Given passage Block Start

Thursday, May 20, 2010

My Mother, My Mentor, My Friend - My First Interview of the new Getting To Know You Series

Beginning TODAY, I am turning the tables on my family and friends. Periodically, I will be posting interviews that I have conducted with various individuals important to me in my life. And given that my Mother's Day post was nonexistent because my Mother's Day was THAT bad, I thought the best person I could think of to start with is my Mom.

Now my Mom may or may not read this blog. She won't admit it to me directly but she seems to know stuff before I have the chance to tell her. She was surprisingly very candid and happy to be interviewed. My Mom is private, thoughtful and introspective. Just like me. Ha! Sometimes I don't think it's possible for a mother and daughter to be more different but then just when I think that, I find myself doing or saying something exactly like her. So without further adieu... here is the interview I did with my Mom.
Me: Hi Mom. What are you doing?

Given passage Block End
Supplied material Block Start

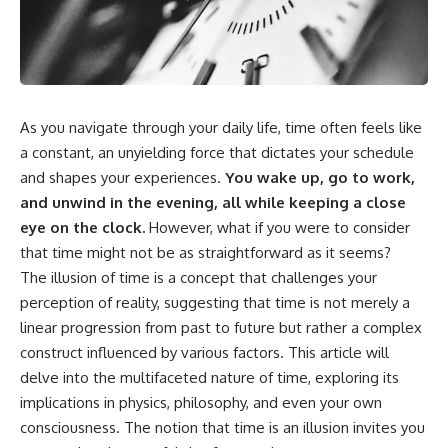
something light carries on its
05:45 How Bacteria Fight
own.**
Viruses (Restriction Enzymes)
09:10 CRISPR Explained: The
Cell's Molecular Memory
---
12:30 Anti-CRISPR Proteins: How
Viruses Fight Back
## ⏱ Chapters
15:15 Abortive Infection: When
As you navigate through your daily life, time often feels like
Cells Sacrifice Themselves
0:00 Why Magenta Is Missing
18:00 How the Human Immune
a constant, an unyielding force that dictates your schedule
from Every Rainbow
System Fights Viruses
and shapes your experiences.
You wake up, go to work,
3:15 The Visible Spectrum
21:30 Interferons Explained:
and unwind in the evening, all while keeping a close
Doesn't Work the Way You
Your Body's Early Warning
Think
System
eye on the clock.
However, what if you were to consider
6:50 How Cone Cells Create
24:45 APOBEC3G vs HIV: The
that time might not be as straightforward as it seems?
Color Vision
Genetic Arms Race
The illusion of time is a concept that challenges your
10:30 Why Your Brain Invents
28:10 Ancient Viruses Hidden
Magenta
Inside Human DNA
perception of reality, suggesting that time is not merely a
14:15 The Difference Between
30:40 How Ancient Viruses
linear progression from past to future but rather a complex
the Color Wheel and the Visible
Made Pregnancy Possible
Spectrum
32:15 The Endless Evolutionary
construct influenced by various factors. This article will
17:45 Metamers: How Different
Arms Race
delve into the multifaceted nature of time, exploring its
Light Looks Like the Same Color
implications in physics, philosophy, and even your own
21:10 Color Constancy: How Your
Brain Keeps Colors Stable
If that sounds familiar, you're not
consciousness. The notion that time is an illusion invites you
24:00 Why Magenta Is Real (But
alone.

Supplied material Block End
Supplied material Block Start

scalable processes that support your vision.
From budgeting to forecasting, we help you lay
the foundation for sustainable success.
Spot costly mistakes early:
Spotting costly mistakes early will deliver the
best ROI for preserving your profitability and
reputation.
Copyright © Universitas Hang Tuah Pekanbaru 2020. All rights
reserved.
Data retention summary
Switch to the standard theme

Supplied material Block End
Supplied material Block Start

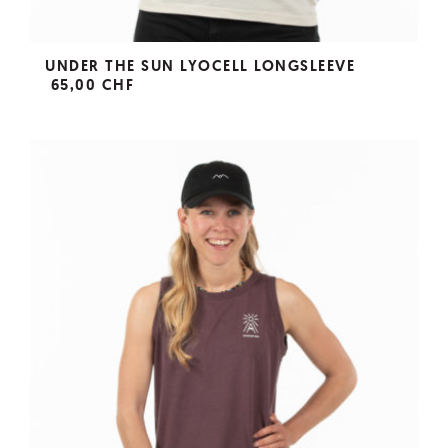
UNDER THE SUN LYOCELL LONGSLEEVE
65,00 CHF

Supplied material Block End

Task item: Retype the blog post about interviewing Mom in full, word for word. The entries come from a different source than the blog post.

Problem solution:
Thursday, May 20, 2010

My Mother, My Mentor, My Friend - My First Interview of the new Getting To Know You Series

Beginning TODAY, I am turning the tables on my family and friends. Periodically, I will be posting interviews that I have conducted with various individuals important to me in my life. And given that my Mother's Day post was nonexistent because my Mother's Day was THAT bad, I thought the best person I could think of to start with is my Mom.

Now my Mom may or may not read this blog. She won't admit it to me directly but she seems to know stuff before I have the chance to tell her. She was surprisingly very candid and happy to be interviewed. My Mom is private, thoughtful and introspective. Just like me. Ha! Sometimes I don't think it's possible for a mother and daughter to be more different but then just when I think that, I find myself doing or saying something exactly like her. So without further adieu... here is the interview I did with my Mom.
Me: Hi Mom. What are you doing?